Lane Street Project

Lane Street Project: the problem with “next steps.”

Let’s circle back for a moment to Wilson Communications and Marketing Director Rebecca Agner’s comment about the status of the cemetery ditch incident:

Let me tell you the problem with this.

Pro-blems.

First, “the marker near the ditch” is at least two Vick Cemetery markers uncovered and broken when contractors scraped the ditch bank. It’s also sections of concrete kerbing damaged at the Tate family plot in Odd Fellows.

Let them dismiss that as semantics though. There is a more critical issue.

New South Associates is a highly respected cultural resource management firm. Many regard them as the Southeast’s gold standard for geophysical services like ground-penetrating radar. Kudos to the City for contracting with New South to handle this work, both at Vick Cemetery and, earlier, at the private Farmer family cemetery at the corner of Kenan and Pine Streets downtown (a project no one had to beg them to do.) 

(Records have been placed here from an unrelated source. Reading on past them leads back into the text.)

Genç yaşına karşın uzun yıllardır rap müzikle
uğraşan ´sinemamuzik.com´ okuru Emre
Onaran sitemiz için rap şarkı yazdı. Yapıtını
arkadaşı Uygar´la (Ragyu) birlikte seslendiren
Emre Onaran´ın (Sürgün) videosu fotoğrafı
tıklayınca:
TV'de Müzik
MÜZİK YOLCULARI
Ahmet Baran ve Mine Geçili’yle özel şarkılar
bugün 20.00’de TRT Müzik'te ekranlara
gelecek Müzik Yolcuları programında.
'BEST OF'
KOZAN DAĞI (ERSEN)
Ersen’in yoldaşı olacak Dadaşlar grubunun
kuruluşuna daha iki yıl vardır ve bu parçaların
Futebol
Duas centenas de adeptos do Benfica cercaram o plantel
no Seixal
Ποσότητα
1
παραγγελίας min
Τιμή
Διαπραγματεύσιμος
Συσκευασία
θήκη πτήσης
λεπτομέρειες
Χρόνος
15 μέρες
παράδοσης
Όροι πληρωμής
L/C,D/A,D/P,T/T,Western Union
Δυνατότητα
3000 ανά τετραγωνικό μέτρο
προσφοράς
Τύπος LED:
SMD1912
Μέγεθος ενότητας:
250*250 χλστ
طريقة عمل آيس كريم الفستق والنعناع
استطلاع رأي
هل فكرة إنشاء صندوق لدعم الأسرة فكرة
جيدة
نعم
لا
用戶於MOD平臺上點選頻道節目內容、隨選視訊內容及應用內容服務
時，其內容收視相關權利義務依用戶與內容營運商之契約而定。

However, for all the expertise it brings, New South is operating at a glaring deficit here: its “additional guidance” on “next steps” comes with no input from or critique by Vick’s essential stakeholders, the descendant community.

Nearly everything we know about the history of Vick Cemetery comes from the collective memories of its descendant community and the six years of my research as documented in Black Wide-Awake. It is we who have cried out for years that graves lie in the public right-of-way and must be located and protected. It is we who have pulled back the curtains on the repeated abuses the City has heaped upon the bones of our ancestors. Yet, even as our fearful prophecies have manifested, we remain shut out of discussion and decision-making about our own dead. The City stands mute, ignoring our pleas for information and demands for inclusion. And New South, under contract to the City, cannot talk out of school.

Whose graves are these? How many others lie next to the road? Who authorized excavation in the ditch? In Odd Fellows Cemetery?

New South and the City will decide what is best for Vick. They will cover up, or move, or whatever, the grave markers broken on December 10, and you and I will find out about it when they feel like updating their webpage to tell us. When it comes to decisions impacting our sacred spaces, Wilson moves in silence. In darkness. Undercover. Black Wide-Awake and Lane Street Project, however, will continue to train a sharp and steady white light on Vick Cemetery and on every person who claims a superior right to decide its future — or who hangs back and lets others exclude us.

Lane Street Project: S6 D1 is in the books!

An enthusiastic thank you to the crew that opened Season 6 of Lane Street Project’s cemetery cleanups yesterday! Workday 1 is in the books!

On a warm, overcast morning, volunteers focused on cutting and clearing wisteria sprouts that sprang up inside the tree line in the off-season. This is critical to prepare for future work at Odd Fellows. Special thanks to newly elected District 6 council member Eduardo Herrera-Picasso, who looked, listened, and learned — and got to work with a string trimmer!

The next volunteer opportunity comes on Martin Luther King Jr. holiday — Monday, January 19! There’s work for everyone, of every ability, and we welcome all!

WE CARE!

Installation by Jen Kehrer. Photo courtesy of Olivia Neeley.

Lane Street Project: thanks again, homeschoolers!

In thanks for their dedication to caring for Odd Fellows Cemetery and learning from elders about the history of their community, I created Children of Lane Street Project badges for the young preservationists of the Homeschoolers Honoring Ancestors chapter of Tarheel Junior Historians.

Yesterday morning, Senior Force members Castonoble Hooks and Briggs Sherwood were on hand at the students’ regular library visit to award their badges. A big thanks to all the H.H.A. kids — and their parents, for nurturing their curiosity and love of history and inviting us to today’s ceremony!

 

Lane Street Project: congrats and gratitude.

I didn’t recognize the phone number, but I answered anyway. I was in a bit of a rush, heading into Home Depot for something or other. The caller was Chris Facey. He’d just started a residency in Wilson with Eyes on Main Street, and Jerome De Perlinghi had suggested he talk to me. I didn’t know it yet, but I was talking to the man who would, while forming an indelible bond with Castonoble Hooks, capture so many beautiful, joyful, sorrowful moments along Lane Street Project’s journey.

I’m so proud that Chris’ work has been included in the Griffin Museum of Photography’s Evidence of Existence on-line exhibit. Chris captured this image during Lane Street Project’s second season — the shaft and pyramidal cap of Henry Tart’s obelisk gleaming dully in a wisteria-draped glade.

Chris has brought honor and recognition to our ancestors. We thank him for his gifts of “art and record” and wish him multifold blessings.